= Task details =
Reproduce the records below exactly, but leave their pictures out of the copy.
**** Material for this task
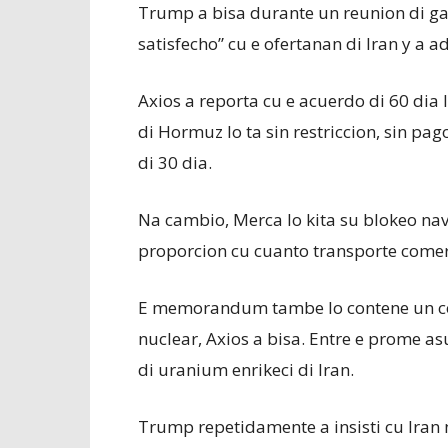
Trump a bisa durante un reunion di ga
satisfecho” cu e ofertanan di Iran y a a
Axios a reporta cu e acuerdo di 60 dia 
di Hormuz lo ta sin restriccion, sin pag
di 30 dia.
Na cambio, Merca lo kita su blokeo nav
proporcion cu cuanto transporte comerc
E memorandum tambe lo contene un co
nuclear, Axios a bisa. Entre e prome as
di uranium enrikeci di Iran.
Trump repetidamente a insisti cu Iran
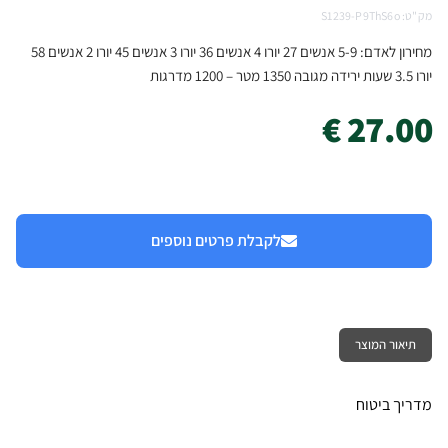
מק"ט: S1239-P9ThS6o
מחירון לאדם: 5-9 אנשים 27 יורו 4 אנשים 36 יורו 3 אנשים 45 יורו 2 אנשים 58
יורו 3.5 שעות ירידה מגובה 1350 מטר – 1200 מדרגות
27.00 €
לקבלת פרטים נוספים
תיאור המוצר
מדריך ביטוח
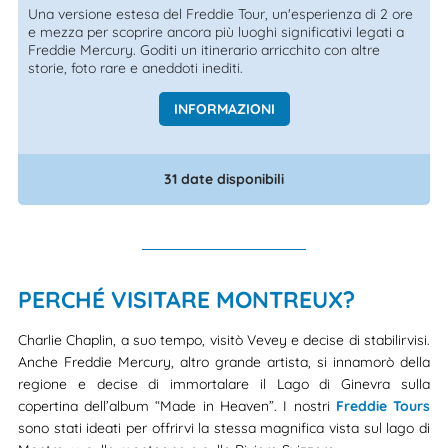
Una versione estesa del Freddie Tour, un'esperienza di 2 ore
e mezza per scoprire ancora più luoghi significativi legati a
Freddie Mercury. Goditi un itinerario arricchito con altre
storie, foto rare e aneddoti inediti.
INFORMAZIONI
31 date disponibili
PERCHÉ VISITARE MONTREUX?
Charlie Chaplin, a suo tempo, visitò Vevey e decise di stabilirvisi.
Anche Freddie Mercury, altro grande artista, si innamorò della
regione e decise di immortalare il Lago di Ginevra sulla
copertina dell’album “Made in Heaven”. I nostri
Freddie Tours
sono stati ideati per offrirvi la stessa magnifica vista sul lago di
********
= Your solution =
Trump a bisa durante un reunion di ga
satisfecho” cu e ofertanan di Iran y a a
Axios a reporta cu e acuerdo di 60 dia 
di Hormuz lo ta sin restriccion, sin pag
di 30 dia.
Na cambio, Merca lo kita su blokeo nav
proporcion cu cuanto transporte comerc
E memorandum tambe lo contene un co
nuclear, Axios a bisa. Entre e prome as
di uranium enrikeci di Iran.
Trump repetidamente a insisti cu Iran
מק"ט: S1239-P9ThS6o
מחירון לאדם: 5-9 אנשים 27 יורו 4 אנשים 36 יורו 3 אנשים 45 יורו 2 אנשים 58
יורו 3.5 שעות ירידה מגובה 1350 מטר – 1200 מדרגות
27.00 €
לקבלת פרטים נוספים
תיאור המוצר
מדריך ביטוח
Una versione estesa del Freddie Tour, un'esperienza di 2 ore
e mezza per scoprire ancora più luoghi significativi legati a
Freddie Mercury. Goditi un itinerario arricchito con altre
storie, foto rare e aneddoti inediti.
INFORMAZIONI
31 date disponibili
PERCHÉ VISITARE MONTREUX?
Charlie Chaplin, a suo tempo, visitò Vevey e decise di stabilirvisi.
Anche Freddie Mercury, altro grande artista, si innamorò della
regione e decise di immortalare il Lago di Ginevra sulla
copertina dell’album “Made in Heaven”. I nostri
Freddie Tours
sono stati ideati per offrirvi la stessa magnifica vista sul lago di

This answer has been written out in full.